▸ EXTRACT TO READ:
----------

After 8 years of talks, glass-bottle ban for Carnival

Masqueraders move through the streets on Carnival Monday.
Masqueraders move through the streets on Carnival Monday.

THERE is now a proposal for police to confiscate all glass bottles from anyone entering Carnival venues throughout the country on Carnival Monday and Tuesday.

The glass bottle ban will take effect eight years after it was proposed. In 2012, Port of Spain mayor Louis Lee Sing proposed to ban all glass bottles for Carnival. It did not happen that year ,as many argued there was no law under which it could be enforced.

Eight years later there is still no law, but there has been an agreement between the authorities and the TT Beverages Alcohol Alliance (TTBAA).

Newsday spoke with chairman of the TTBAA Dr Patrick Antoine on the impact on the alliance of banning glass bottles. The TTBAA includes Angostura, Alstons Marketing Company (Amco), Brydens, Heineken, Pernod Ricard, Carib Brewery, Diageo and Trinidad Import and Export Company (Tiecol).

Antoine said, “We agreed to provide cups to focus areas where necessary. We would have like to get more time, maybe six months or so, because we needed time to change packaging and those things.”

Antoine, who was out of the country when called, said his researcher Jamel Hunte could be contacted for clarification on some of the points of the agreement.

Hunte said the first meeting took place on December 13. Coming out of the discussions, there was no talk of punitive measures for those caught with glass bottles; the decision was that police should just seize and dispose of them.

----------

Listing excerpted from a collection

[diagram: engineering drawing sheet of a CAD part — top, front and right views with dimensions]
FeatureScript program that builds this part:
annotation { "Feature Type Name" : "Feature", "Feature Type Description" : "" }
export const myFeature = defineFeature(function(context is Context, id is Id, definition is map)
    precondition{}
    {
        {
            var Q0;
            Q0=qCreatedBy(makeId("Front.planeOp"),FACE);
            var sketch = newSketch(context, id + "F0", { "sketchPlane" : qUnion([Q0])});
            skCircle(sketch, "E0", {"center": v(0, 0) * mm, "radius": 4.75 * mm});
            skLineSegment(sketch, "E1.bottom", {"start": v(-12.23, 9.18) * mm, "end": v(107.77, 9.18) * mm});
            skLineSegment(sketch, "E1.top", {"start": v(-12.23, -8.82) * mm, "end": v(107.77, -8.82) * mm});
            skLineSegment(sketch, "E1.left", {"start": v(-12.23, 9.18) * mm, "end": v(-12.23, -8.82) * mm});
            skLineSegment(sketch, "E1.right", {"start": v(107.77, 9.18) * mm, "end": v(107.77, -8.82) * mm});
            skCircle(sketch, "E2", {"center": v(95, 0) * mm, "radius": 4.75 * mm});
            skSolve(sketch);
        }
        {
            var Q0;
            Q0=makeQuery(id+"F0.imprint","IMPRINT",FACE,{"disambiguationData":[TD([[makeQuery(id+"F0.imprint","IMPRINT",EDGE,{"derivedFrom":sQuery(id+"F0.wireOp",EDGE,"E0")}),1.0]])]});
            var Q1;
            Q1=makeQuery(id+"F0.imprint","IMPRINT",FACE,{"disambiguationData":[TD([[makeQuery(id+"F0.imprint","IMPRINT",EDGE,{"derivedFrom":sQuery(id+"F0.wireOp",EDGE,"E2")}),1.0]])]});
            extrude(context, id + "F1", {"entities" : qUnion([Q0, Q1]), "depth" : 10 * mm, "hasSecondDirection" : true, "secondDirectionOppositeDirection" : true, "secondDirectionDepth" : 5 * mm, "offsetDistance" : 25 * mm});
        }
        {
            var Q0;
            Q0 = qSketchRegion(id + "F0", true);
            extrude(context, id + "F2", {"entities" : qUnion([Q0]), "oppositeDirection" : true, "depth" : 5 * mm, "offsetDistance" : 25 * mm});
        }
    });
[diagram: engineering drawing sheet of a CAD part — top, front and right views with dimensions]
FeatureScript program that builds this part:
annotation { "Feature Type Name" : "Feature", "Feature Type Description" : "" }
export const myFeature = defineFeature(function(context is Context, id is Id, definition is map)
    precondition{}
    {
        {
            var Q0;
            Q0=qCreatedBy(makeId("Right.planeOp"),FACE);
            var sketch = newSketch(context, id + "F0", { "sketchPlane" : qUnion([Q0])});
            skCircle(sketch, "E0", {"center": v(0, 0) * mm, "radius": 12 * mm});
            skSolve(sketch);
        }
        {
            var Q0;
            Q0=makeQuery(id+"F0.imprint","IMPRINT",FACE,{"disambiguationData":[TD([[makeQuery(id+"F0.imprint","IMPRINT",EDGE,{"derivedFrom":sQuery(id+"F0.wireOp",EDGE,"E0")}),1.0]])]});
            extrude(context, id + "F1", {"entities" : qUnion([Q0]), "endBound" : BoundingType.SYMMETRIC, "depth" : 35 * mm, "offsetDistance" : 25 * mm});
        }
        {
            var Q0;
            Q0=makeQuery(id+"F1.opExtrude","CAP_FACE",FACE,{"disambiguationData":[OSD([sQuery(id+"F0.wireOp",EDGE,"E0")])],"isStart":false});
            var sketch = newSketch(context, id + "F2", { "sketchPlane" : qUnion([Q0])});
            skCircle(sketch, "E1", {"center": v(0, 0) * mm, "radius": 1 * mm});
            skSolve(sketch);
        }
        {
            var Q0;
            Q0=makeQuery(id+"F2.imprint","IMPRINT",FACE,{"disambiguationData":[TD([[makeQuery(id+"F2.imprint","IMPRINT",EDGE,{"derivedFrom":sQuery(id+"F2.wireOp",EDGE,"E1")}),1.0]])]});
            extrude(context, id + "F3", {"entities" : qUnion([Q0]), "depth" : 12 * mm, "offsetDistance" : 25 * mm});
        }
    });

----------

▸ TASKS FOR THIS EXERCISE:
**1.** Answer these questions about the article on the Carnival glass-bottle ban:
(a) In what year did Louis Lee Sing propose banning glass bottles for Carnival?
(b) On what date did the first meeting take place, according to Hunte?
(c) How much more time did Antoine say the alliance would have liked?
**2.** Locate and copy every line of the listing that contains the string "radius".

▸ RESULTS FOR THE EXERCISE:
**1.**
(a) 2012
(b) December 13
(c) Maybe six months or so

**2.**
            skCircle(sketch, "E0", {"center": v(0, 0) * mm, "radius": 4.75 * mm});
            skCircle(sketch, "E2", {"center": v(95, 0) * mm, "radius": 4.75 * mm});
            skCircle(sketch, "E0", {"center": v(0, 0) * mm, "radius": 12 * mm});
            skCircle(sketch, "E1", {"center": v(0, 0) * mm, "radius": 1 * mm});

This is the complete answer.